Tuesday, June 14, 2016

                                 WORLD  OF  CLIMATECRAFT ?

Climate modelling is metaphysical enough without Dominionist and evangelical critics doing violence to reality by calling it a religion.

 

A  recent article  points instead to the  structural resemblance between 'Stay@home'  climate  computer  networking efforts,  and the cultural phenomenon of MORG's, Multi-player  Online  Role-playing  Games.


Scientific American  reports  climate activist  and  Planetary Society president  Bill  Nye, The  Science Guy  has  diverted  thousands  of home computers  linked in the  society's  search  for Extraterrestrial Intelligence into the virtual world of climate model intercomparison.

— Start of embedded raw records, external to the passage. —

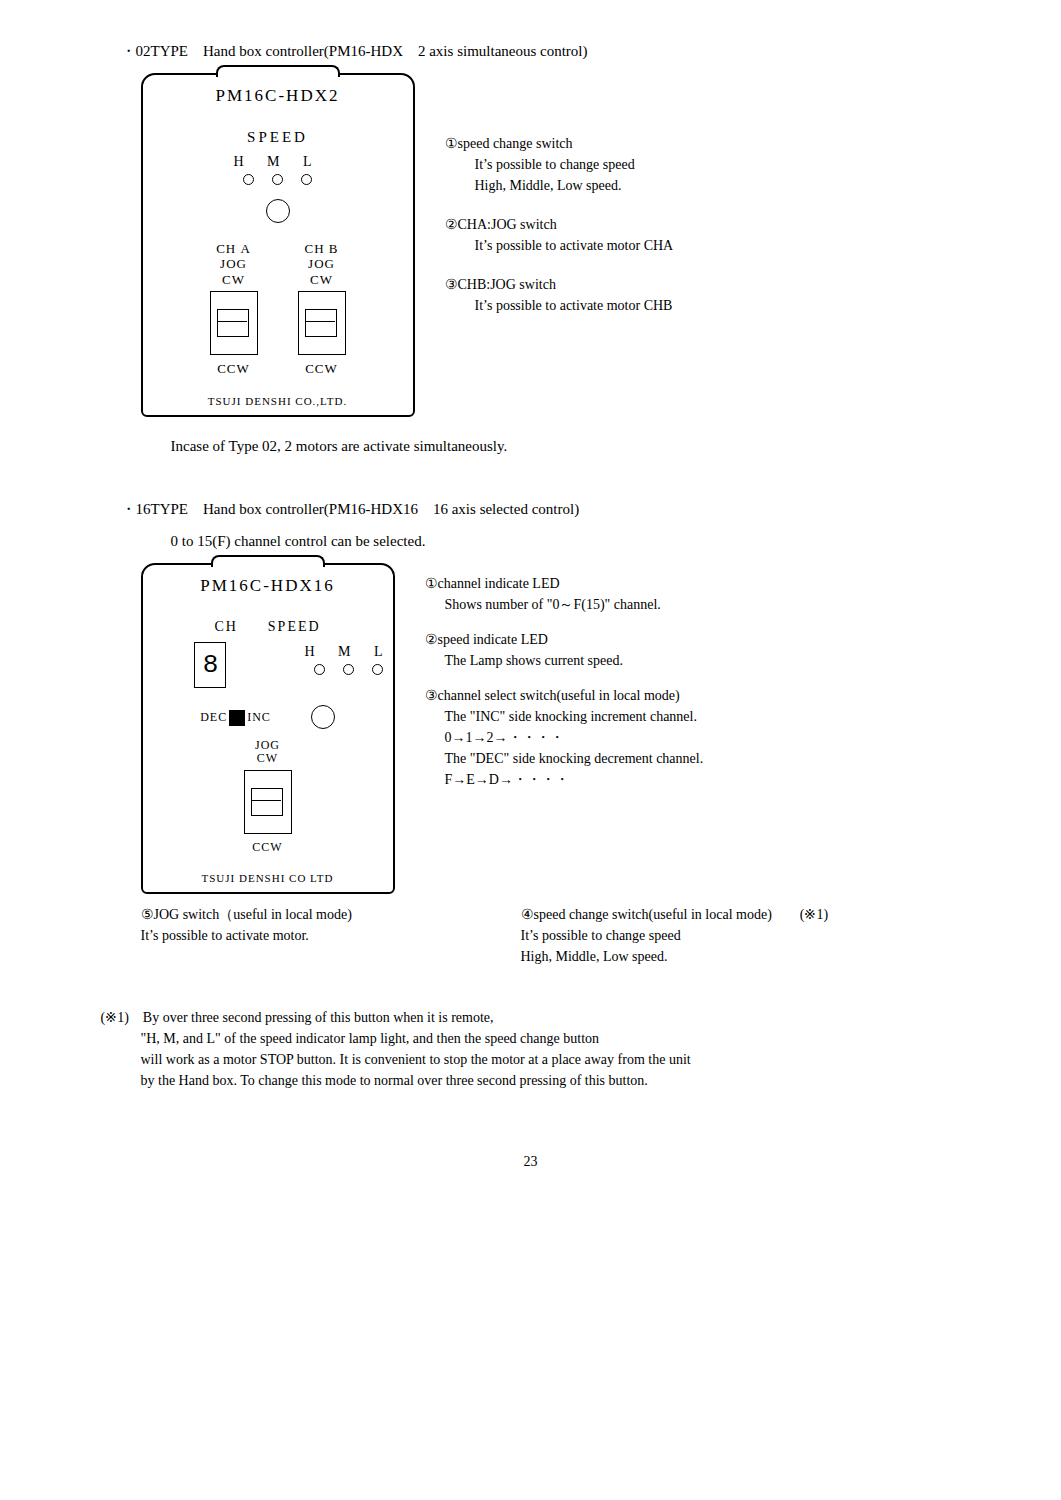・02TYPE　Hand box controller(PM16-HDX　2 axis simultaneous control)
PM16C-HDX2
SPEED
H M L
CH A
JOG
CW
CCW
CH B
JOG
CW
CCW
TSUJI DENSHI CO.,LTD.
①speed change switch
It’s possible to change speed
High, Middle, Low speed.
②CHA:JOG switch
It’s possible to activate motor CHA
③CHB:JOG switch
It’s possible to activate motor CHB
Incase of Type 02, 2 motors are activate simultaneously.
・16TYPE　Hand box controller(PM16-HDX16　16 axis selected control)
0 to 15(F) channel control can be selected.
PM16C-HDX16
CH SPEED
8
H M L
DEC INC
JOG
CW
CCW
TSUJI DENSHI CO LTD
①channel indicate LED
Shows number of "0～F(15)" channel.
②speed indicate LED
The Lamp shows current speed.
③channel select switch(useful in local mode)
The "INC" side knocking increment channel.
0→1→2→・・・・
The "DEC" side knocking decrement channel.
F→E→D→・・・・
⑤JOG switch（useful in local mode)
It’s possible to activate motor.
④speed change switch(useful in local mode)　　(※1)
It’s possible to change speed
High, Middle, Low speed.
(※1)　By over three second pressing of this button when it is remote,
"H, M, and L" of the speed indicator lamp light, and then the speed change button
will work as a motor STOP button. It is convenient to stop the motor at a place away from the unit
by the Hand box. To change this mode to normal over three second pressing of this button.
23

Citing Myles Allen of Oxford and U.K. Met Office head Peter Stott, SciAm says of the antrthropogenic weather attribution initiative  :
"The only thing needed to run it is people with a modicum of nerdiness who compete with each other to analyze the most signals and track their contributions on leaderboards... 
Kevin Trenberth, an atmospheric scientist at the National Center for Atmospheric Research...says, and some scientists agree, that attribution studies that use climate models do not work well for weather events that are local and dynamic—...
"The issue always is, how good is the model, how realistic is the model compared with the real world?" he said. "With some of the work that is being done in the U.S., especially with regard to NOAA, a lot of the stuff which is being done is too heavily oriented toward the model, and the model isn’t good enough. As a result, the statements are not reliable for the real world."
Attribution scientists are aware of the limitations, of course. They choose their models carefully, layer different approaches and stress the limits of their knowledge. They often emphasize caveats with statements like, "It is a single model, or a single methodology." But sometimes, they don’t. 
The general public probably does not understand the nuance, acknowledged Stephanie Herring, an attribution scientist at NOAA’s National Centers for Environmental Information.

Back when supercomputers where rare and  expensive and networking idle PC's made excellent sense, my late physics mentor Phil Morrison was happy to let SETI  run on his own home computer. But in the decades since, Moore's Law has driven the cost of number crunching down by a factor of a million. Bill Nye  might ask himself if PC disaster fishing is intellectually serious, or an exercise in performance art.